## Задание 1:
Перескажите текст о рифмах Бродского в двух предложениях.
## Задание 2:
Какую схему рифмовки имеют строфы стихотворения «Речь о пролитом молоке», согласно тексту о рифмах Бродского?
## Задание 3:
Напишите продолжение текста о рифмах Бродского.

## Фрагмент текста:
──────────
Разумеется, трудно заподозрить поэта в том, что он не умел подыскать точные рифмы. Неточная рифма Бродского - это прямое нарушение правил, применяемое автором совершенно сознательно, поскольку для него интереснее находить пусть неточную, но интересную составную рифму, чем точную, но избитую. К тому же неточные созвучия вносят в вносят разнообразие и украшают стихотворение.

Рифмы берегу - не могу и живу - траву не очень богатые - в них совпадает лишь по одному предударному звуку. Мы крайне редко встречаем у Бродского рифмы, относящиеся к одной части речи, а если это и происходит, то, в основном, поэт делает это намеренно, в качестве смыслового акцента.

На таком приеме построено стихотворение "Речь о пролитом молоке". Надо отметить, что это одно из немногих очень экспрессивных стихотворений автора. Итак, в строфах этого стихотворения также по восемь строк, но рифмовка здесь совсем иная: ааавсссв, причем во всем стихотворении мы не встретим ни одной мужской рифмы:

Я дышу серебром и харкаю медью!
Меня ловят багром и дырявой сетью.
Я дразню гусей и иду к бессмертью,
дайте мне хворостину!
Я беснуюсь, как мышь в пустоте сусека,
Выносите святых и портрет Генсека!
Раздается в лесу топор дровосека!
Поваляюсь в сугробе, авось остыну. (2, стр. 15)

Рифмы медью - сетью - бессмертью и сусека - Генсека - дровосека выдержаны в единых грамматических формах.
──────────
## Имеющиеся данные:
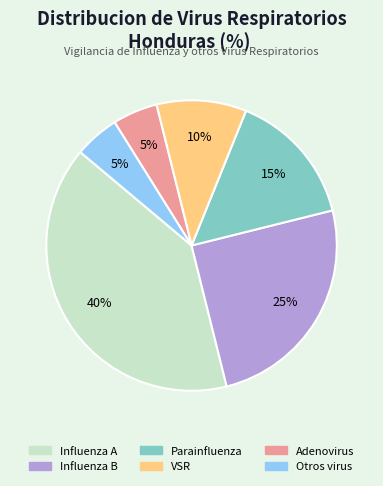

What is the largest slice in the pie chart?

Influenza A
──────────
## Место для ответа 1:
Неточная рифма у Бродского — это сознательное нарушение правил: поэт предпочитает интересную составную рифму точной, но избитой. Рифмы из одной части речи встречаются у него крайне редко и служат смысловым акцентом; на этом приеме построено стихотворение «Речь о пролитом молоке», где рифмы выдержаны в единых грамматических формах.

## Место для ответа 2:
Схема рифмовки ааавсссв.

## Место для ответа 3:
Это стихотворение также весьма показательно с точки зрения полного пренебрежения к постоянству размера. Что это за размер? Анапест? В основном, да, но слишком много отступлений от правила: то ямб проскочит, то дактиль... Нет, поэт определенно ломает классические рамки русского стихосложения. Но, в отличие от поэтов серебряного века, превыше всего ценившие музыкальность, звукопись речи, автор превыше всего ценит язык. Поэтому свободный, ничем не скованный поток речи ставится Бродским на первое место.

Помнится, довольно давно, когда я только и знала о Бродском, что его имя, мне подарили тоненький сборник его Рождественных стихов. Каково же было мое изумление и, прямо скажем, негодование, когда вместо ожидаемой атмосферы Рождества со страниц сборника на меня хлынули строки:

Сетки, сумки, авоськи, кульки,
шапки, галстуки, сбитые набок.
Запах водки хвои и трески,
мандаринов, корицы и яблок.
Хаос лиц, и не видно тропы
в Вифлеем из-за снежной крупы... (4, стр. 3)

То же можно сказать о Рождественском стихотворении Бродского "Речь о пролитом молоке". В нем поэт говорит о чем угодно: о "проклятом ремесле поэта", о безденежье, о ненависти к существующим общественым порядкам, но только не о Рождестве...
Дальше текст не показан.